Exercise: The expected answer comprises all lines from the entries that contain the string "Adhes".

___ Provided records

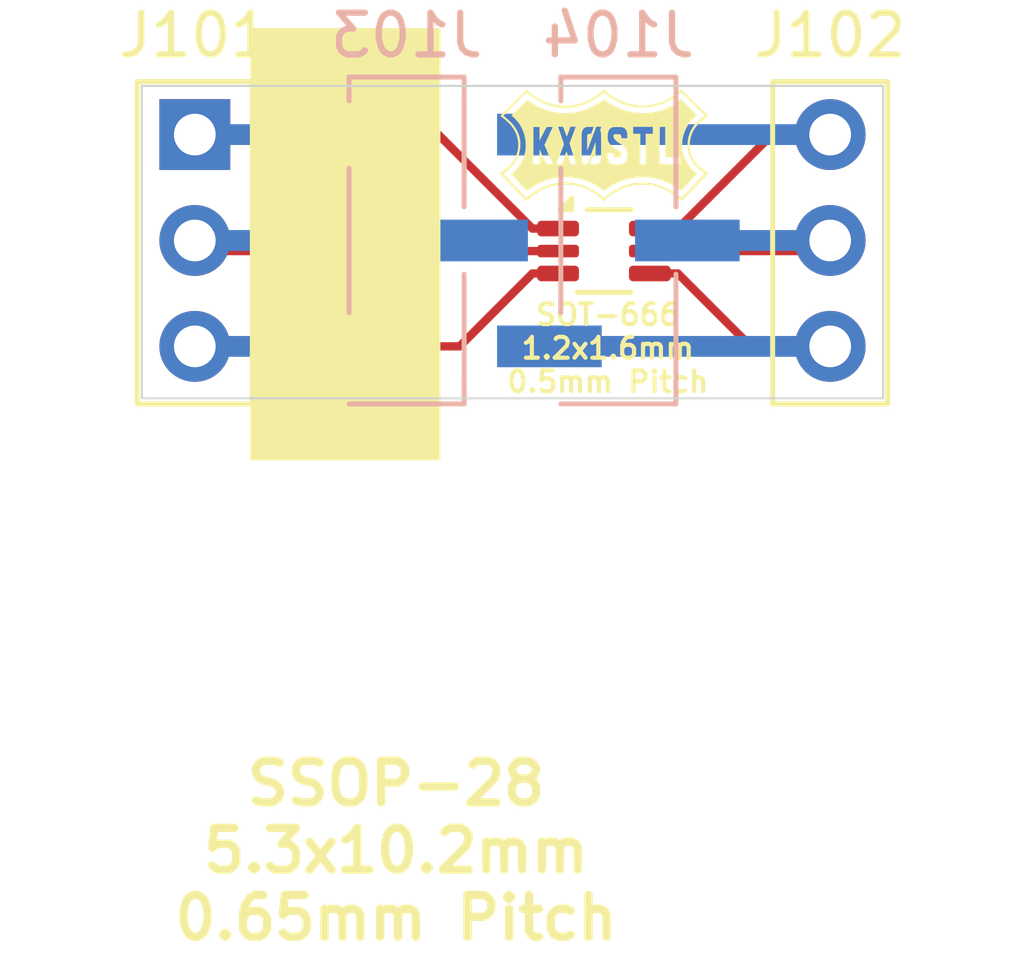
<source format=kicad_pcb>
(kicad_pcb
	(version 20241229)
	(generator "pcbnew")
	(generator_version "9.0")
	(general
		(thickness 1.6)
		(legacy_teardrops no)
	)
	(paper "A4")
	(layers
		(0 "F.Cu" signal)
		(2 "B.Cu" signal)
		(9 "F.Adhes" user "F.Adhesive")
		(11 "B.Adhes" user "B.Adhesive")
		(13 "F.Paste" user)
		(15 "B.Paste" user)
		(5 "F.SilkS" user "F.Silkscreen")
		(7 "B.SilkS" user "B.Silkscreen")
		(1 "F.Mask" user)
		(3 "B.Mask" user)
		(17 "Dwgs.User" user "User.Drawings")
		(19 "Cmts.User" user "User.Comments")
		(21 "Eco1.User" user "User.Eco1")
		(23 "Eco2.User" user "User.Eco2")
		(25 "Edge.Cuts" user)
		(27 "Margin" user)
		(31 "F.CrtYd" user "F.Courtyard")
		(29 "B.CrtYd" user "B.Courtyard")
		(35 "F.Fab" user)
		(33 "B.Fab" user)
		(39 "User.1" user)
		(41 "User.2" user)
		(43 "User.3" user)
		(45 "User.4" user)
	)
	(setup
		(pad_to_mask_clearance 0)
		(allow_soldermask_bridges_in_footprints no)
		(tenting front back)
		(pcbplotparams
			(layerselection 0x00000000_00000000_55555555_5755f5ff)
			(plot_on_all_layers_selection 0x00000000_00000000_00000000_00000000)
			(disableapertmacros no)
			(usegerberextensions yes)
			(usegerberattributes no)
			(usegerberadvancedattributes no)
			(creategerberjobfile no)
			(dashed_line_dash_ratio 12.000000)
			(dashed_line_gap_ratio 3.000000)
			(svgprecision 4)
			(plotframeref no)
			(mode 1)
			(useauxorigin no)
			(hpglpennumber 1)
			(hpglpenspeed 20)
			(hpglpendiameter 15.000000)
			(pdf_front_fp_property_popups yes)
			(pdf_back_fp_property_popups yes)
			(pdf_metadata yes)
			(pdf_single_document no)
			(dxfpolygonmode yes)
			(dxfimperialunits yes)
			(dxfusepcbnewfont yes)
			(psnegative no)
			(psa4output no)
			(plot_black_and_white yes)
			(sketchpadsonfab no)
			(plotpadnumbers no)
			(hidednponfab no)
			(sketchdnponfab no)
			(crossoutdnponfab no)
			(subtractmaskfromsilk yes)
			(outputformat 1)
			(mirror no)
			(drillshape 0)
			(scaleselection 1)
			(outputdirectory "Production/")
		)
	)
	(net 0 "")
	(net 1 "/3")
	(net 2 "/6")
	(net 3 "/1")
	(net 4 "/2")
	(net 5 "/5")
	(net 6 "/4")
	(footprint "Connector_PinHeader_2.54mm:PinHeader_1x03_P2.54mm_Vertical" (layer "F.Cu") (at 121.92 96.520001))
	(footprint "libraries:Logo_5mm_inv" (layer "F.Cu") (at 131.73425 96.774))
	(footprint "Connector_PinHeader_2.54mm:PinHeader_1x03_P2.54mm_Vertical" (layer "F.Cu") (at 137.16 96.520001))
	(footprint "Package_TO_SOT_SMD:SOT-666" (layer "F.Cu") (at 131.73425 99.314))
	(footprint "Connector_PinHeader_2.54mm:PinHeader_1x03_P2.54mm_Vertical_SMD_Pin1Right" (layer "B.Cu") (at 127 99.060001 180))
	(footprint "Connector_PinHeader_2.54mm:PinHeader_1x03_P2.54mm_Vertical_SMD_Pin1Right" (layer "B.Cu") (at 132.08 99.060001 180))
	(gr_rect
		(start 123.3 94.015001)
		(end 127.762 104.285001)
		(stroke
			(width 0.1)
			(type solid)
		)
		(fill yes)
		(layer "F.SilkS")
		(uuid "f0679e2a-1490-44a3-87a0-e8c330f42e07")
	)
	(gr_rect
		(start 120.65 95.352501)
		(end 138.43 102.845501)
		(stroke
			(width 0.05)
			(type default)
		)
		(fill no)
		(layer "Edge.Cuts")
		(uuid "87943505-88d9-494e-bae1-ac283849ab11")
	)
	(gr_text "SSOP-28\n5.3x10.2mm\n0.65mm Pitch"
		(at 126.746 115.8915 0)
		(layer "F.SilkS")
		(uuid "72ec4449-bc20-40bd-b7f9-b337ee4f77fc")
		(effects
			(font
				(size 1 1)
				(thickness 0.2)
				(bold yes)
			)
			(justify bottom)
		)
	)
	(gr_text "SOT-666\n1.2x1.6mm\n0.5mm Pitch"
		(at 131.826 102.743 0)
		(layer "F.SilkS")
		(uuid "b42476e8-9574-4f24-bf6d-19bd060953fb")
		(effects
			(font
				(size 0.5 0.5)
				(thickness 0.1)
				(bold yes)
			)
			(justify bottom)
		)
	)
	(segment
		(start 130.63425 99.8515)
		(end 130.0185 99.8515)
		(width 0.2)
		(layer "F.Cu")
		(net 1)
		(uuid "5cfbe56c-4a65-4734-b4fc-ab0773672976")
	)
	(segment
		(start 128.269999 101.600001)
		(end 121.92 101.600001)
		(width 0.2)
		(layer "F.Cu")
		(net 1)
		(uuid "d9ca96be-187d-4e35-9dff-8efadda94cf8")
	)
	(segment
		(start 130.0185 99.8515)
		(end 128.269999 101.600001)
		(width 0.2)
		(layer "F.Cu")
		(net 1)
		(uuid "f35b689f-6f1f-4a45-84c6-118cd5cb82bd")
	)
	(segment
		(start 121.92 101.600001)
		(end 125.345 101.600001)
		(width 0.5)
		(layer "B.Cu")
		(net 1)
		(uuid "7d015c86-3a1a-45e8-b759-0c7d24f32201")
	)
	(segment
		(start 135.762999 96.520001)
		(end 137.16 96.520001)
		(width 0.2)
		(layer "F.Cu")
		(net 2)
		(uuid "263e3181-a469-4171-b042-5b64f99d61fe")
	)
	(segment
		(start 132.83425 98.774)
		(end 133.509 98.774)
		(width 0.2)
		(layer "F.Cu")
		(net 2)
		(uuid "f03af981-22ee-4cd7-b06f-79c73c442c74")
	)
	(segment
		(start 133.509 98.774)
		(end 135.762999 96.520001)
		(width 0.2)
		(layer "F.Cu")
		(net 2)
		(uuid "f3dd2552-7ca2-4138-8f76-3894596cf2c5")
	)
	(segment
		(start 130.425 96.520001)
		(end 137.16 96.520001)
		(width 0.5)
		(layer "B.Cu")
		(net 2)
		(uuid "8034f208-2ae4-400a-94eb-9a28f141d257")
	)
	(segment
		(start 127.762001 96.520001)
		(end 121.92 96.520001)
		(width 0.2)
		(layer "F.Cu")
		(net 3)
		(uuid "99aa2e70-f82b-4668-a3f7-5aa01fa89390")
	)
	(segment
		(start 130.63425 98.774)
		(end 130.016 98.774)
		(width 0.2)
		(layer "F.Cu")
		(net 3)
		(uuid "de4d2b5b-6f21-4c0a-ba17-7887432a062d")
	)
	(segment
		(start 130.016 98.774)
		(end 127.762001 96.520001)
		(width 0.2)
		(layer "F.Cu")
		(net 3)
		(uuid "f96df423-ee47-4cd2-a57b-d9e7e369e6ba")
	)
	(segment
		(start 121.92 96.520001)
		(end 125.345 96.520001)
		(width 0.5)
		(layer "B.Cu")
		(net 3)
		(uuid "91e3a6af-7afd-4b81-9417-20e4557e7c8a")
	)
	(segment
		(start 130.63425 99.314)
		(end 122.173999 99.314)
		(width 0.2)
		(layer "F.Cu")
		(net 4)
		(uuid "33120405-2094-4056-bf2c-4a93a41ec3cf")
	)
	(segment
		(start 122.173999 99.314)
		(end 121.92 99.060001)
		(width 0.2)
		(layer "F.Cu")
		(net 4)
		(uuid "a85cdcff-b6f6-4fa7-b5d6-9f235873a1b8")
	)
	(segment
		(start 128.655 99.060001)
		(end 121.92 99.060001)
		(width 0.5)
		(layer "B.Cu")
		(net 4)
		(uuid "32744b5d-1490-4ef0-9074-3d93136f4f11")
	)
	(segment
		(start 132.83425 99.314)
		(end 136.906001 99.314)
		(width 0.2)
		(layer "F.Cu")
		(net 5)
		(uuid "aae6b8b6-8ae7-4105-8dfe-b97b9708d932")
	)
	(segment
		(start 136.906001 99.314)
		(end 137.16 99.060001)
		(width 0.2)
		(layer "F.Cu")
		(net 5)
		(uuid "f2e75b9d-fa82-4004-a7ef-5f4efad75680")
	)
	(segment
		(start 137.16 99.060001)
		(end 133.735 99.060001)
		(width 0.5)
		(layer "B.Cu")
		(net 5)
		(uuid "0c909b41-6ee3-4b8a-a67e-d1d8da916f5e")
	)
	(segment
		(start 133.5065 99.8515)
		(end 135.255 101.6)
		(width 0.2)
		(layer "F.Cu")
		(net 6)
		(uuid "461995a9-3ba6-4552-a84a-c1a30e24211d")
	)
	(segment
		(start 132.83425 99.8515)
		(end 133.5065 99.8515)
		(width 0.2)
		(layer "F.Cu")
		(net 6)
		(uuid "6ebb9956-b944-4ae2-8111-bdd5c2d6849d")
	)
	(segment
		(start 135.255 101.6)
		(end 137.16 101.6)
		(width 0.2)
		(layer "F.Cu")
		(net 6)
		(uuid "b885fd8d-0169-4091-a79c-455369a6a006")
	)
	(segment
		(start 130.425 101.600001)
		(end 137.159999 101.600001)
		(width 0.5)
		(layer "B.Cu")
		(net 6)
		(uuid "1d887387-a236-4584-9e65-d17ab8bbc6ae")
	)
	(segment
		(start 137.159999 101.600001)
		(end 137.16 101.6)
		(width 0.5)
		(layer "B.Cu")
		(net 6)
		(uuid "91e40702-422e-4373-acbc-5bd1c6b7212b")
	)
	(embedded_fonts no)
)

</source>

______

Response to the exercise:
		(9 "F.Adhes" user "F.Adhesive")
		(11 "B.Adhes" user "B.Adhesive")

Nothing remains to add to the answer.